What this task involves
I need the records below restated word for word, without their pictures.

The records
"""

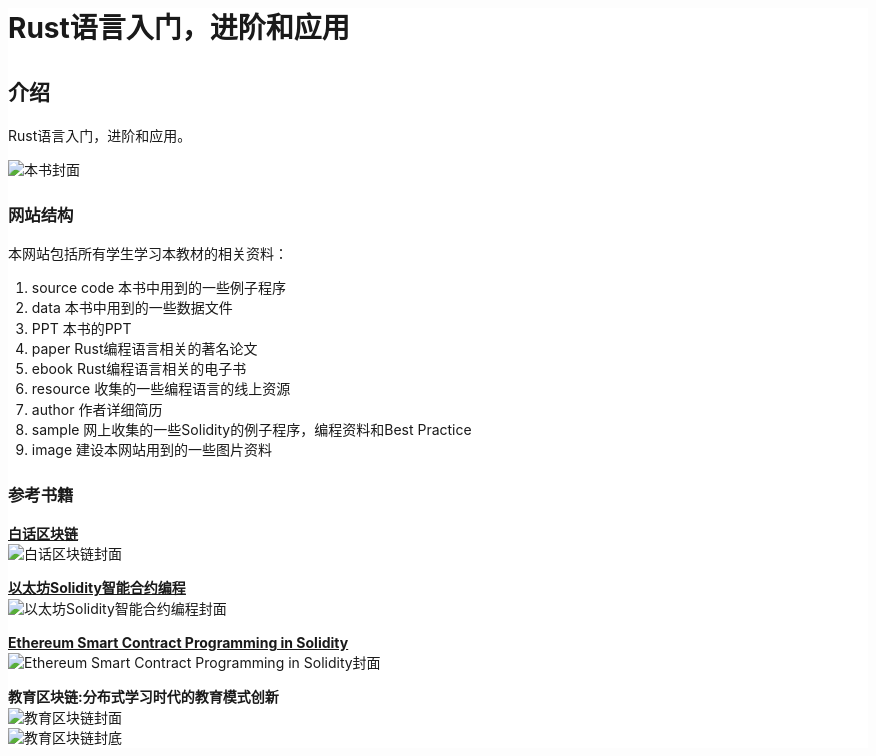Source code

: # Rust语言入门，进阶和应用

## 介绍
Rust语言入门，进阶和应用。 


![本书封面](https://gitee.com/suiboyu/myImg/raw/master/GIF%202020-5-14%208-30-42.gif)

### 网站结构
本网站包括所有学生学习本教材的相关资料：
1. source code
   本书中用到的一些例子程序
2. data
   本书中用到的一些数据文件
3. PPT
   本书的PPT	
4. paper
   Rust编程语言相关的著名论文
5. ebook
   Rust编程语言相关的电子书
6. resource
   收集的一些编程语言的线上资源
7. author
   作者详细简历
8. sample
   网上收集的一些Solidity的例子程序，编程资料和Best Practice
9. image
   建设本网站用到的一些图片资料


### 参考书籍
**[白话区块链](https://item.jd.com/12236097.html)**<br/>
![白话区块链封面](https://gitee.com/gavinzheng731/blockchain-and-smart-contract/raw/master/image/%E7%99%BD%E8%AF%9D%E5%8C%BA%E5%9D%97%E9%93%BE%E5%B0%81%E9%9D%A2%20.jpg)


**[以太坊Solidity智能合约编程](https://item.jd.com/12824926.html)**<br/>
![以太坊Solidity智能合约编程封面](https://gitee.com/gavinzheng731/blockchain-and-smart-contract/raw/master/image/%E4%BB%A5%E5%A4%AA%E5%9D%8ASolidity%E6%99%BA%E8%83%BD%E5%90%88%E7%BA%A6%E7%BC%96%E7%A8%8B%E5%B0%81%E9%9D%A2.jpg)


**[Ethereum Smart Contract Programming in Solidity](https://www.amazon.com/Ethereum-Smart-Contract-Development-Solidity-ebook/dp/B08H4QV8D5/ref=sr_1_1?crid=3JSNWHJR19HFV&dchild=1&keywords=ethereum+smart+contract+development+in+solidity&qid=1599823191&sprefix=Ethereum+Smart+contract%2Caps%2C458&sr=8-1)** <br/>
![Ethereum Smart Contract Programming in Solidity封面](https://gitee.com/gavinzheng731/blockchain-and-smart-contract/raw/master/image/Ehtereum%20Smart%20Contract%20Development%20in%20Solidity.jpg)

**教育区块链:分布式学习时代的教育模式创新**<br/>
![教育区块链封面](https://gitee.com/gavinzheng731/blockchain-and-smart-contract/raw/master/image/%E5%88%86%E5%B8%83%E5%BC%8F%E6%95%99%E8%82%B2%E5%B0%81%E9%9D%A2.jpg)<br/>
![教育区块链封底](https://gitee.com/gavinzheng731/blockchain-and-smart-contract/raw/master/image/%E5%88%86%E5%B8%83%E5%BC%8F%E6%95%99%E8%82%B2%E5%B0%81%E9%9D%A2%E5%B0%81%E5%BA%95.jpg)<br/>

"""

Response to the task
Source code

: # Rust语言入门，进阶和应用

## 介绍
Rust语言入门，进阶和应用。 


![本书封面](https://gitee.com/suiboyu/myImg/raw/master/GIF%202020-5-14%208-30-42.gif)

### 网站结构
本网站包括所有学生学习本教材的相关资料：
1. source code
   本书中用到的一些例子程序
2. data
   本书中用到的一些数据文件
3. PPT
   本书的PPT	
4. paper
   Rust编程语言相关的著名论文
5. ebook
   Rust编程语言相关的电子书
6. resource
   收集的一些编程语言的线上资源
7. author
   作者详细简历
8. sample
   网上收集的一些Solidity的例子程序，编程资料和Best Practice
9. image
   建设本网站用到的一些图片资料


### 参考书籍
**[白话区块链](https://item.jd.com/12236097.html)**<br/>
![白话区块链封面](https://gitee.com/gavinzheng731/blockchain-and-smart-contract/raw/master/image/%E7%99%BD%E8%AF%9D%E5%8C%BA%E5%9D%97%E9%93%BE%E5%B0%81%E9%9D%A2%20.jpg)


**[以太坊Solidity智能合约编程](https://item.jd.com/12824926.html)**<br/>
![以太坊Solidity智能合约编程封面](https://gitee.com/gavinzheng731/blockchain-and-smart-contract/raw/master/image/%E4%BB%A5%E5%A4%AA%E5%9D%8ASolidity%E6%99%BA%E8%83%BD%E5%90%88%E7%BA%A6%E7%BC%96%E7%A8%8B%E5%B0%81%E9%9D%A2.jpg)


**[Ethereum Smart Contract Programming in Solidity](https://www.amazon.com/Ethereum-Smart-Contract-Development-Solidity-ebook/dp/B08H4QV8D5/ref=sr_1_1?crid=3JSNWHJR19HFV&dchild=1&keywords=ethereum+smart+contract+development+in+solidity&qid=1599823191&sprefix=Ethereum+Smart+contract%2Caps%2C458&sr=8-1)** <br/>
![Ethereum Smart Contract Programming in Solidity封面](https://gitee.com/gavinzheng731/blockchain-and-smart-contract/raw/master/image/Ehtereum%20Smart%20Contract%20Development%20in%20Solidity.jpg)

**教育区块链:分布式学习时代的教育模式创新**<br/>
![教育区块链封面](https://gitee.com/gavinzheng731/blockchain-and-smart-contract/raw/master/image/%E5%88%86%E5%B8%83%E5%BC%8F%E6%95%99%E8%82%B2%E5%B0%81%E9%9D%A2.jpg)<br/>
![教育区块链封底](https://gitee.com/gavinzheng731/blockchain-and-smart-contract/raw/master/image/%E5%88%86%E5%B8%83%E5%BC%8F%E6%95%99%E8%82%B2%E5%B0%81%E9%9D%A2%E5%B0%81%E5%BA%95.jpg)<br/>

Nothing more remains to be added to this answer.